Na missiva, a médica conta o caso de uma mulher que nas “últimas semanas de gravidez foi admitida com um sangramento significativo”, e que tinha sido levada a pé até à unidade de saúde por diversos homens da família. “Esses homens caminharam por três horas pelas águas da enchente, no meio da noite, carregando a grávida num cobertor. Eles explicaram aos meus colegas que, nas partes mais fundas, os homens mais altos se revezavam no transporte e os homens mais baixos nos trechos mais rasos. Eles estão encharcados, enlameados e parecem exaustos. Toda a equipa, incluindo obstetras que tiveram vidas incrivelmente desafiadoras, estão impressionadas com sua a resiliência.”
Os profissionais de saúde foram obrigados a intervir para que a criança pudesse nascer e respirar sozinha, e, logo depois, a mãe sofreu “uma forte hemorragia pós-parto”, que deu início ao “protocolo de emergência de hemorragia”, e que levou os familiares da mulher a “fazer fila para doar um litro de sangue” para a poder salvar. A mulher acabou por levar “três unidades de sangue” e ficou bem, refere Erin Lever, lembrando que “paralelamente a esta emergência”, foram atendidas as restantes pacientes da maternidade.
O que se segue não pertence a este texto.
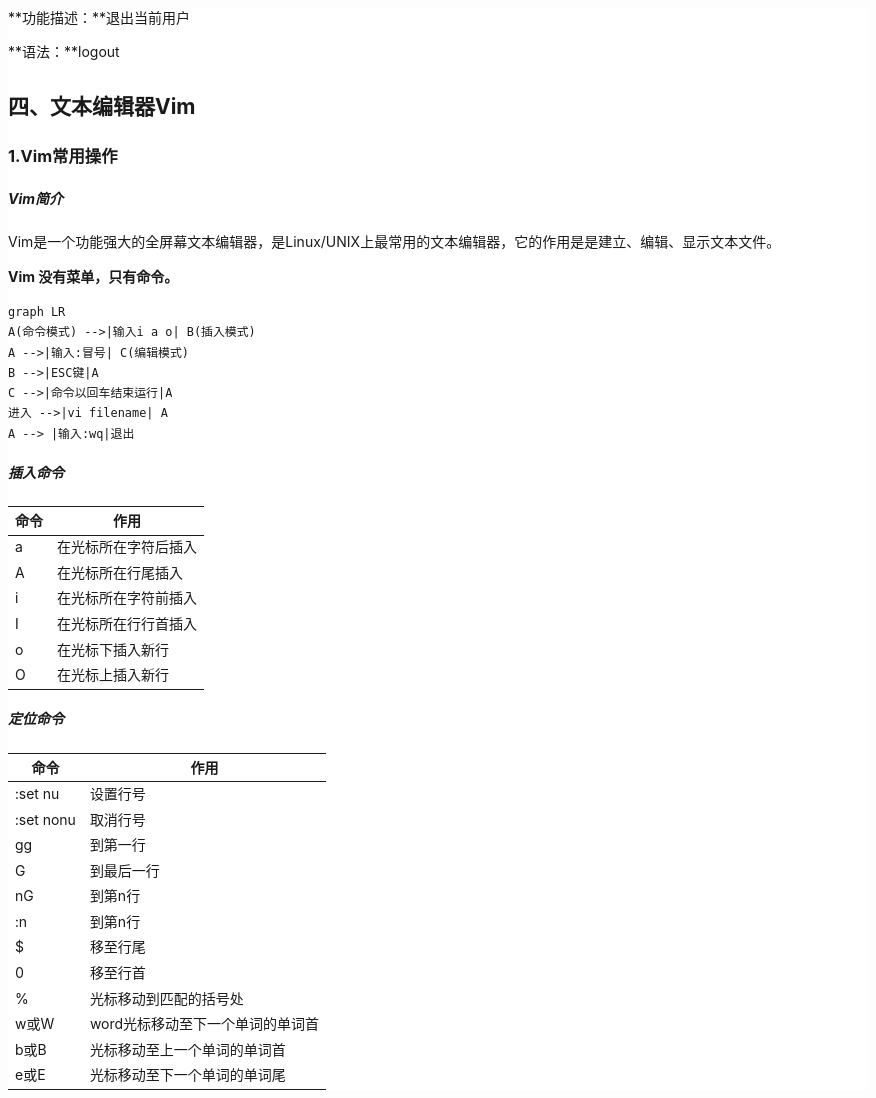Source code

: **功能描述：**退出当前用户

**语法：**logout

## 四、文本编辑器Vim

### 1.Vim常用操作

##### Vim简介

​	Vim是一个功能强大的全屏幕文本编辑器，是Linux/UNIX上最常用的文本编辑器，它的作用是是建立、编辑、显示文本文件。

**Vim 没有菜单，只有命令。**

```mermaid
graph LR
A(命令模式) -->|输入i a o| B(插入模式)
A -->|输入:冒号| C(编辑模式)
B -->|ESC键|A
C -->|命令以回车结束运行|A
进入 -->|vi filename| A
A --> |输入:wq|退出
```

##### 			插入命令

| 命令 | 作用                 |
| ---- | -------------------- |
| a    | 在光标所在字符后插入 |
| A    | 在光标所在行尾插入   |
| i    | 在光标所在字符前插入 |
| I    | 在光标所在行行首插入 |
| o    | 在光标下插入新行     |
| O    | 在光标上插入新行     |

##### 			定位命令

| 命令      | 作用                             |
| --------- | -------------------------------- |
| :set nu   | 设置行号                         |
| :set nonu | 取消行号                         |
| gg        | 到第一行                         |
| G         | 到最后一行                       |
| nG        | 到第n行                          |
| :n        | 到第n行                          |
| $         | 移至行尾                         |
| 0         | 移至行首                         |
| %         | 光标移动到匹配的括号处           |
| w或W      | word光标移动至下一个单词的单词首 |
| b或B      | 光标移动至上一个单词的单词首     |
| e或E      | 光标移动至下一个单词的单词尾     |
A profissional faz um retrato do drama vivido no país. “Anos de instabilidade significam que o Sudão do Sul tem um sistema de saúde público confiável muito limitado e, nessa região, os MSF oferecem cuidados extremamente necessários e de alta qualidade. Mas as inundações estão a afetar todos os aspetos da vida das pessoas, isolando-as, aumentando o risco de doenças como cólera e malária, além de dificultar ainda mais o acesso a serviços básicos. Sem o hospital dos MSF, o trabalho da nossa equipa da maternidade e neonatologia, a força e a determinação da família da paciente e a sua própria resistência, ela e a sua bebé não teriam sobrevivido”, destaca Erin Lever.